回過頭笑道,「王爺客氣了,這是在下應該做的。」

方皮小跑進來,說杜隱娘來了。

林逸點點頭。

杜隱娘進門的時候,看到了在院子裡練功的葉秋,先是眉頭一皺,她無論如何都不想看見這個人。

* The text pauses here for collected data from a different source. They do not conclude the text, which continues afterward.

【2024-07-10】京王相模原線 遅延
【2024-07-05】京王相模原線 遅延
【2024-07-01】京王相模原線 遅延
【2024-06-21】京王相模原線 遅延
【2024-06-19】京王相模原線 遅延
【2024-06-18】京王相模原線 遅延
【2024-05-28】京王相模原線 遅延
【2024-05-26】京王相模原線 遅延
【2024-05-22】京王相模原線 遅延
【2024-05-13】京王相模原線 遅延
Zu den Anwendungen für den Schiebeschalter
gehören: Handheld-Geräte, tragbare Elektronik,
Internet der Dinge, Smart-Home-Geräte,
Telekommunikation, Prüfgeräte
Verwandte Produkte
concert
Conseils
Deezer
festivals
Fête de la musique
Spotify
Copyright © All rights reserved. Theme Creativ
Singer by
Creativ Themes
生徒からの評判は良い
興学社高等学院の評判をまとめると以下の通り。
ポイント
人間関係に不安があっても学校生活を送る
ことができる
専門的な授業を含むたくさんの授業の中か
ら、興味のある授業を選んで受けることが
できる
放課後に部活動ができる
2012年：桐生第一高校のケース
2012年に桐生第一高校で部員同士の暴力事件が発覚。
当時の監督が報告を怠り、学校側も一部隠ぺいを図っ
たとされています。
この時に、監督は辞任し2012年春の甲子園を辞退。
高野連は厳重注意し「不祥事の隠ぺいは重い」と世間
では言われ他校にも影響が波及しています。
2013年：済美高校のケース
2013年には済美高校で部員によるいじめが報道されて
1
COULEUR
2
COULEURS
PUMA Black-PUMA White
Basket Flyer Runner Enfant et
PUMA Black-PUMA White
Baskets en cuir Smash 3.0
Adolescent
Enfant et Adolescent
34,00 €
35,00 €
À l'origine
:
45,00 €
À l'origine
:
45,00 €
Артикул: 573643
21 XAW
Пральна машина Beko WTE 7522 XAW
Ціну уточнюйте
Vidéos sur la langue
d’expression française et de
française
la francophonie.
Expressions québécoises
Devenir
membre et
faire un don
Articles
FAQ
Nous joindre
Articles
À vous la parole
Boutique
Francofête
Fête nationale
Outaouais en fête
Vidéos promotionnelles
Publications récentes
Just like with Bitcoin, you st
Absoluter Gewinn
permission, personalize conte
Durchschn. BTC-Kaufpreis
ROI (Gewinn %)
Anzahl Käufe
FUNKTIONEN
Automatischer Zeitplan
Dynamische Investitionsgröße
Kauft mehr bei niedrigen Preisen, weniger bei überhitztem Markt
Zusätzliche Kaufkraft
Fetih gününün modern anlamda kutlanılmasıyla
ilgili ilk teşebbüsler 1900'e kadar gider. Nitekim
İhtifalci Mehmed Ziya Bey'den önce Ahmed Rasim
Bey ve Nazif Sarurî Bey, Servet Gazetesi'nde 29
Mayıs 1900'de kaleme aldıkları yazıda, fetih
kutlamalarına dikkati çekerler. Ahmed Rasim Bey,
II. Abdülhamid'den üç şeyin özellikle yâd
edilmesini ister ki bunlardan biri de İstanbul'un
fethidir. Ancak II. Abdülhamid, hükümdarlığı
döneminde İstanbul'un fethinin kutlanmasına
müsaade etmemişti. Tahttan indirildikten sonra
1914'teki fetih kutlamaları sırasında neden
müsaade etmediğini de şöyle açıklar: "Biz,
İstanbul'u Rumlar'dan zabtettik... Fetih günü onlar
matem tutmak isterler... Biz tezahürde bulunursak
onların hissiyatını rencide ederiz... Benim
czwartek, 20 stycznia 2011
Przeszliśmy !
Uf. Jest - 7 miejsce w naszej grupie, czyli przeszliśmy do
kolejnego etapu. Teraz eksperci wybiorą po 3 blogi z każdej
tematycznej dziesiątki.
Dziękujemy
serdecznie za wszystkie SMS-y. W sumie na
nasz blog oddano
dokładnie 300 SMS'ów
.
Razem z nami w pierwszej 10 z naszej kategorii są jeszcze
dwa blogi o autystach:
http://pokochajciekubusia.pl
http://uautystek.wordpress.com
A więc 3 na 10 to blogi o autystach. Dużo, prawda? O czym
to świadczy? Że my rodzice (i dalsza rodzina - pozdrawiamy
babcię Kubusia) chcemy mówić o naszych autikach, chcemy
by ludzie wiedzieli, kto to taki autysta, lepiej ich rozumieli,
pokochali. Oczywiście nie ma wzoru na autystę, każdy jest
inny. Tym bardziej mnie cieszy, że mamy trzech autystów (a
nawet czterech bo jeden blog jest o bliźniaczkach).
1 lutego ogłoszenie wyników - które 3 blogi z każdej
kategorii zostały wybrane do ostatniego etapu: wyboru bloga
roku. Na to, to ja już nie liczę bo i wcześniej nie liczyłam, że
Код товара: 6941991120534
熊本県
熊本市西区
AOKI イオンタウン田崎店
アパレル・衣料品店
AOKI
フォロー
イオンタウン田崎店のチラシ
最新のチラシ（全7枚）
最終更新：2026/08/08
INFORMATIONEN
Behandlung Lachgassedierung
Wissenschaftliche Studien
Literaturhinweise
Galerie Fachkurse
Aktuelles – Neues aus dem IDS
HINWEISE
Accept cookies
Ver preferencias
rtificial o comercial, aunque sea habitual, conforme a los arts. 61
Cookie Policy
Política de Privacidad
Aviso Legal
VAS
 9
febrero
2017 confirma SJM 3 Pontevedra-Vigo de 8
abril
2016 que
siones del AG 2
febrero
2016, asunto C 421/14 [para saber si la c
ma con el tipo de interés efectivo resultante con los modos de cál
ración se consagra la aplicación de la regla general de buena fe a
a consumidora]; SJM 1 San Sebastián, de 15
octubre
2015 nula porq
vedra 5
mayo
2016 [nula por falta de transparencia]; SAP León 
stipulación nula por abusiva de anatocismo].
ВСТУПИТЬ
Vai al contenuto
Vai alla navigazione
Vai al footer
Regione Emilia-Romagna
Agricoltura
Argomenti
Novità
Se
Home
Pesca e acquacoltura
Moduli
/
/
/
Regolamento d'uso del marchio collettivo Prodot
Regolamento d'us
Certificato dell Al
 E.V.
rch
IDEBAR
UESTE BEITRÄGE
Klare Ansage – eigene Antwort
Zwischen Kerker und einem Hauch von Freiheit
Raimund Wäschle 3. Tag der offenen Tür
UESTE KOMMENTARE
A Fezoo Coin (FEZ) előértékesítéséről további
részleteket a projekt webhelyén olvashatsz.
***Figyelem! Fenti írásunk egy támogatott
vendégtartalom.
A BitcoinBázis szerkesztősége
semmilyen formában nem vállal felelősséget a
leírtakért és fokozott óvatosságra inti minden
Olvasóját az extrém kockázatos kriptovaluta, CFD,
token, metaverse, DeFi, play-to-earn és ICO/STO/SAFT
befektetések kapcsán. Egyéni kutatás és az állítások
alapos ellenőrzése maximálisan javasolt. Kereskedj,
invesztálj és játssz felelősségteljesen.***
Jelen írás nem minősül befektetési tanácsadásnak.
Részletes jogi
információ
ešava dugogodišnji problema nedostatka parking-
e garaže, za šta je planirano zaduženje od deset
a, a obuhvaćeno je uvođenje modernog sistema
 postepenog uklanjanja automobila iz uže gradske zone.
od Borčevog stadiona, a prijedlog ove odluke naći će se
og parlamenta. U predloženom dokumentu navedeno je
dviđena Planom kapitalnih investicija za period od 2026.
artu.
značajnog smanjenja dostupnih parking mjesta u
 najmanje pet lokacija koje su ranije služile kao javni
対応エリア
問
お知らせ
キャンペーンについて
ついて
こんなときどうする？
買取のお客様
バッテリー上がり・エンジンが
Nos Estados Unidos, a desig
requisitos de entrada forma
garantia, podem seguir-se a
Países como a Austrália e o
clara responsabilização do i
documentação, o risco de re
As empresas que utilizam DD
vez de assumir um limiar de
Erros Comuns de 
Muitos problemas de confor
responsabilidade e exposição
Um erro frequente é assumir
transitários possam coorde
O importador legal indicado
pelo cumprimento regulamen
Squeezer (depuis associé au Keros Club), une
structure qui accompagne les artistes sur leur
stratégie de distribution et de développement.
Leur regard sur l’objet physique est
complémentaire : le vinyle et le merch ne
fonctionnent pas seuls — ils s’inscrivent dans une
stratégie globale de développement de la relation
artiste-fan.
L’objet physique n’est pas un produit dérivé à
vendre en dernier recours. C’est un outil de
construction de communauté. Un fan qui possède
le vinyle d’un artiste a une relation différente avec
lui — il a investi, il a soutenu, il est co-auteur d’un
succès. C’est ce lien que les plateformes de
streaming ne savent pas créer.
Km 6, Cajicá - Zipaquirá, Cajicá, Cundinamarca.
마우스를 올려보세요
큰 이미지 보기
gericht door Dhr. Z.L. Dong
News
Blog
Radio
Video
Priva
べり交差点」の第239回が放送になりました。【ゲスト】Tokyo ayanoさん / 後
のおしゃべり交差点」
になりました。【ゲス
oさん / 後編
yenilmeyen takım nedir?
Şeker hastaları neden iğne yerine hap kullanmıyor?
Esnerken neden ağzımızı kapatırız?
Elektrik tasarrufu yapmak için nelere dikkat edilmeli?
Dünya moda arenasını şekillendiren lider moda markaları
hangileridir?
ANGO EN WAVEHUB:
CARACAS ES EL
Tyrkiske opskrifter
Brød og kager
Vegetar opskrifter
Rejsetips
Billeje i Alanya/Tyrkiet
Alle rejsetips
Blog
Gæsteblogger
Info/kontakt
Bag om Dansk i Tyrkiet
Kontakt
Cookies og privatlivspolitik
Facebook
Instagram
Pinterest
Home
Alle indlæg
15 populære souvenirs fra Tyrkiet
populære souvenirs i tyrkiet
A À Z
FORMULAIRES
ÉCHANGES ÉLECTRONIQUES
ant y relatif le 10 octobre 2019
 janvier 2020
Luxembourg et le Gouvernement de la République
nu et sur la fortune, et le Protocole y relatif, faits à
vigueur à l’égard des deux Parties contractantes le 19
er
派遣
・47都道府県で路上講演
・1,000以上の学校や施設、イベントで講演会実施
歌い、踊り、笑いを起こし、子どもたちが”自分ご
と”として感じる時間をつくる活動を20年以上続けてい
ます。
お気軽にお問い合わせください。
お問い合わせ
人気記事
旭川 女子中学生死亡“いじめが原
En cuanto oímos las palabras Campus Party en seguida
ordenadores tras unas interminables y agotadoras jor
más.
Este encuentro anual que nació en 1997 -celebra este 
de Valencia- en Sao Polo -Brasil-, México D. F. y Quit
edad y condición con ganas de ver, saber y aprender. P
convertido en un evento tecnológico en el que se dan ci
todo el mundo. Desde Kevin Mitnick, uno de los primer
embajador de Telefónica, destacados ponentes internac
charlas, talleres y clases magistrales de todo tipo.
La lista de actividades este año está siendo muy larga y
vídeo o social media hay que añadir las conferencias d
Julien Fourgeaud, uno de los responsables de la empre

但是緊接著又是詫異,一心練功的葉秋居然對她視而不見。

她就在院子裡站了一會。

「好久不見。」

「你變了。」

「你這具皮囊已經擾不了我的心,」

葉秋冷冷的道,「請自去吧。」

杜隱娘聽完這話,不知道是該高興,還是該生氣。

從她認識葉秋那一天起,葉秋看自己的眼神始終都是看死人一樣,而且每次都說要殺自己這個擾了他劍心的人。

現在,她依然能感受到他的不屑和輕視。

但是,已經感受不到他的殺心。

「恭喜葉公子,穩了劍心。」

葉秋冷冷道,「心中有劍勝無劍。」

杜隱娘聽得迷迷糊糊,搞不清楚意思,乾脆也不再多言,繼續跟上引路的方皮。

進了前院,那位和王爺,還是那幅懶洋洋的樣子。

「參見王爺。」

「坐吧,」林逸指著桌子上的茶盞道,「喝茶。」

「謝王爺。」

「說吧,你老子讓你來是什麼意思?」

林逸對杜三河這樣的人物從來就沒有信任過,只知道,一旦找上自己,就沒什麼好事。

「王爺,自從王爺修了通往岳州、南州的道路,開了海路,建了市舶司,在南州停靠的商船愈發少,」

杜隱娘坐在林逸的對面,細嫩修長的手指輕捻茶盞笑著道,「南洲的水師已經到了南海。」

「南州水師?」

林逸皺著眉頭道,「這是沒事找事啊?」

杜隱娘笑著道,「天下熙熙,皆為利來;天下攘攘,皆為利往。

還望王爺有所應對。」

林逸道,「你老子還怕了不成?」

杜隱娘道,「家父縱橫海上,可不敢與朝廷為敵。」

林逸揉著眉頭擺了擺手,杜隱娘一杯水未喝完,躬身退下。

「王爺。」

齊鵬又推著輪椅走了進來。

「南州布政使跟誰親,是老三還是太子?」

林逸隨口問道。

齊鵬道,「南州布政使烏林正大不阿,不行私謁,脂膏不潤,兩袖清風。」

「誰都不沾,這倒是意料之中,」

林逸冷哼道,「不過他倒不是什麼好玩意。

在安康城的時候,便聽過他的聲名。